* Problem *
Reproduce each record exactly. The pictures should be skipped.

(Keypoint coordinate data)
**********
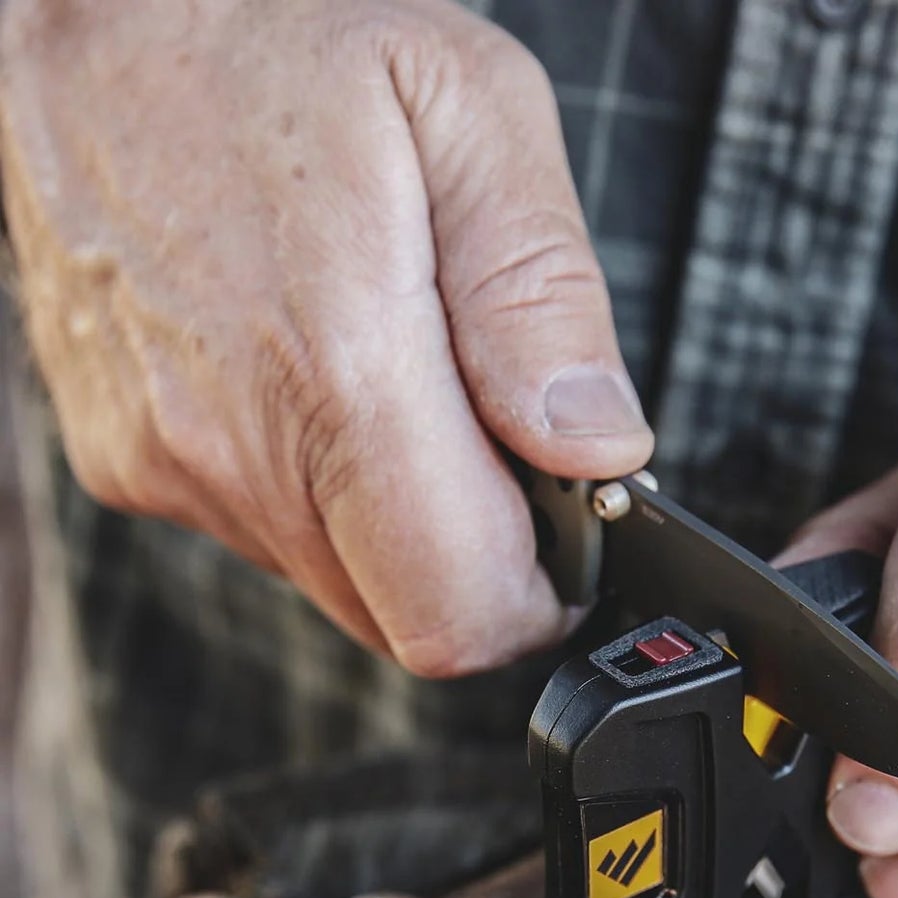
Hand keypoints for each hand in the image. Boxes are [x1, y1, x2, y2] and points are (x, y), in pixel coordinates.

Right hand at [0, 0, 651, 672]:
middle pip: (407, 619)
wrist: (84, 7)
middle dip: (481, 562)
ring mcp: (168, 464)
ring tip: (402, 376)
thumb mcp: (469, 112)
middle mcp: (234, 448)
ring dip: (403, 521)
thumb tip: (596, 446)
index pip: (462, 614)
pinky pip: (270, 532)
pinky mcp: (128, 460)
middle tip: (498, 442)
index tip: (571, 533)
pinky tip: (322, 378)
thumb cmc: (274, 32)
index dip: (541, 599)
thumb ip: (544, 299)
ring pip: (342, 583)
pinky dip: (325, 490)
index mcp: (337, 373)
**********
* Task output *
Hand keypoints for each hand in the image. Boxes are [x1, y1, x2, y2] and points are (x, y), in pixel coordinates.

Right hand at [0, 0, 651, 672]:
middle pip: (407, 619)
wrist: (84, 7)
middle dip: (481, 562)
ring mcp: (168, 464)
ring tip: (402, 376)
thumb mcp: (469, 112)
middle mcp: (234, 448)
ring dip: (403, 521)
thumb tip: (596, 446)
index pip: (462, 614)
pinky pip: (270, 532)
pinky mcp: (128, 460)
middle tip: (498, 442)
index tip: (571, 533)
pinky tip: (322, 378)
thumb cmc: (274, 32)
index dip: (541, 599)
thumb ip: (544, 299)
ring pip: (342, 583)
pinky dip: (325, 490)
index mcp: (337, 373)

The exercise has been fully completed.